- Publisher: Superior Software
- Designers: Ian Holmes William Reeve
- Platforms: BBC Micro, Acorn Electron, Windows
- Release: 1988: BBC, Electron 2004: Windows (remake)
- Genre: Action-adventure
- Mode: Single-player

= Pipeline (video game) =

1988 video game

Pipeline is a video game for the BBC Micro and Acorn Electron, originally published by Superior Software in 1988. It is an overhead view action role-playing game set on a mining platform. It was remade for Windows as Pipeline Plus (2004).

==Gameplay==
The game is a fast, four-way scrolling action-adventure game with a look similar to previous Superior games Repton and Ravenskull, but with a higher frame rate. It is set on a mining platform above Io, the sulfur-rich moon of Jupiter.

Pipeline was bundled with graphics and level design programs, allowing players to design their own game scenarios incorporating keys and doors, patrolling guards, explosions, throwable objects, moving walls, puzzles in the style of Sokoban, pipes, teleports and other simple kinds of puzzle logic.

==Development==

In game screenshot (BBC Micro)

The game was written by Ian Holmes and William Reeve of Cambridge, England and published by the leading BBC Micro game company of the time, Superior Software of Leeds.

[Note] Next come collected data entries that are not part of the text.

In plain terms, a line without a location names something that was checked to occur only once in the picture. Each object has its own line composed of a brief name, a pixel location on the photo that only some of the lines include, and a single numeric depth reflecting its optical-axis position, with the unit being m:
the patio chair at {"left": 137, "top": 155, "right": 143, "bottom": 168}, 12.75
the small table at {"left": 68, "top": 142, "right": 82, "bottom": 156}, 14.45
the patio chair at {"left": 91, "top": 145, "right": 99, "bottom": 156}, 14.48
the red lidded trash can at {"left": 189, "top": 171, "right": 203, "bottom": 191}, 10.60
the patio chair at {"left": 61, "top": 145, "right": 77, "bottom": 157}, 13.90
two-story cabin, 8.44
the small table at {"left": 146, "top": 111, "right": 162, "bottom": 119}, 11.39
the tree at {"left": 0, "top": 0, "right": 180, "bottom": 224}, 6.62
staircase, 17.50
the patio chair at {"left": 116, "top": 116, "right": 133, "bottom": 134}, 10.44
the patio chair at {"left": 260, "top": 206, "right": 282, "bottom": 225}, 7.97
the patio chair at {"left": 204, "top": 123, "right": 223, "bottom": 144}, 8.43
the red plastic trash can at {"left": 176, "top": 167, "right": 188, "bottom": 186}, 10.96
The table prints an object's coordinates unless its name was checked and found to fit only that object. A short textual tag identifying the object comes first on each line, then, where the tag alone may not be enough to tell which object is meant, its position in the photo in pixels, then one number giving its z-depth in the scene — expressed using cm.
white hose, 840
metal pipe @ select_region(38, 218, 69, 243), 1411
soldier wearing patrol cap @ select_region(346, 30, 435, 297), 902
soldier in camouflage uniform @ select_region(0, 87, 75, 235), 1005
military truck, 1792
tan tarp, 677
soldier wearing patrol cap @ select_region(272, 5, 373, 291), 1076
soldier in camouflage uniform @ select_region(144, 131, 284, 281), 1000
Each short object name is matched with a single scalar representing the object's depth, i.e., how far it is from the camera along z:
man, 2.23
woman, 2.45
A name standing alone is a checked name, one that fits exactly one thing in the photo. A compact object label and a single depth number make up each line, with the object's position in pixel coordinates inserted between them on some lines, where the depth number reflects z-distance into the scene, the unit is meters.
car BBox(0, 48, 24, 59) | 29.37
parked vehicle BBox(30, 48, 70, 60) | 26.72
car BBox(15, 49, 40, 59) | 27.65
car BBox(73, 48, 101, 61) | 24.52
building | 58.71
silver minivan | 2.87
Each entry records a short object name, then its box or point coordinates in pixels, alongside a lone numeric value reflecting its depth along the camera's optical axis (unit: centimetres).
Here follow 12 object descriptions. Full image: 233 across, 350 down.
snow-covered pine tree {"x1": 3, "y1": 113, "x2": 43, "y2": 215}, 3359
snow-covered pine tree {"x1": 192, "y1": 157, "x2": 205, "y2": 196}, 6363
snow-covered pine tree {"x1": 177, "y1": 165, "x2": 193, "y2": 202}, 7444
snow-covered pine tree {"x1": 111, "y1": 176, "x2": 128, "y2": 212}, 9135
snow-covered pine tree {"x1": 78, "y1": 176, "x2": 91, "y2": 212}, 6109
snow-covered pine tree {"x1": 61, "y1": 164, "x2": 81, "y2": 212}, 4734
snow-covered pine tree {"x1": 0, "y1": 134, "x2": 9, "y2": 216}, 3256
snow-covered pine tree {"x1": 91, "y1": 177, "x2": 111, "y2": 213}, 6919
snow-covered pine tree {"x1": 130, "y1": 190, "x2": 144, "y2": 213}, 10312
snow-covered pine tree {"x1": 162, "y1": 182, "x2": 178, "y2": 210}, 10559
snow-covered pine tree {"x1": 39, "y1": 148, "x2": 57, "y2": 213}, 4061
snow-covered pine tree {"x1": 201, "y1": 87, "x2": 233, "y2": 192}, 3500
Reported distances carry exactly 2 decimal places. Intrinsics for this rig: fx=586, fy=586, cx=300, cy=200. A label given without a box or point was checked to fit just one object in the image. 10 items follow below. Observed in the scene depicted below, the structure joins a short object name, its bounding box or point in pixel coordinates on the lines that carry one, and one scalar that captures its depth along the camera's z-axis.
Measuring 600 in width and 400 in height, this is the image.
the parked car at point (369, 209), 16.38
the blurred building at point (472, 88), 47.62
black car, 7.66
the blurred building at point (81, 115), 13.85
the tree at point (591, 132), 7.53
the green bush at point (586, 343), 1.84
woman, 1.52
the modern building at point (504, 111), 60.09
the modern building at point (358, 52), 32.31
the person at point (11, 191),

The original game concept, strongly influenced by the earlier game Ravenskull, was of an action RPG. By collecting treasure and completing quests, the player would progress through medieval guilds in a fantasy setting: the working title was GuildMaster.

A change in direction was suggested by Richard Hanson (managing director and co-founder of Superior Software). Instead of a medieval city, the game took place on a contemporary oil platform with a red-headed protagonist nicknamed Red O'Hare collecting oil drums and putting out fires (a reference to Red Adair). This plotline was, however, quickly transplanted to a science-fictional setting, following the Piper Alpha disaster in 1988.

The name Pipeline arose from the gameplay element of fast transport to distant parts of the map through topologically interwoven pipes (novel to the BBC Micro at the time, but Super Mario Bros. or Sonic the Hedgehog were well-known examples for this element).

==Release==
The game was first released in 1988 by Superior Software/Acornsoft. It was included on the Play It Again Sam 11 compilation in 1989. It was also re-released in 1991 as part of the Superior/Blue Ribbon budget range. Although the inlay made no mention of the game editing programs, they were included on the cassette.

An expanded version for Windows, Pipeline Plus, was published by Superior Interactive in 2004.

==Reception==
The game was given a maximum score by Electron User with 10/10 for sound, graphics, playability and value for money (as well as overall) calling it "a masterpiece of brain twisting entertainment".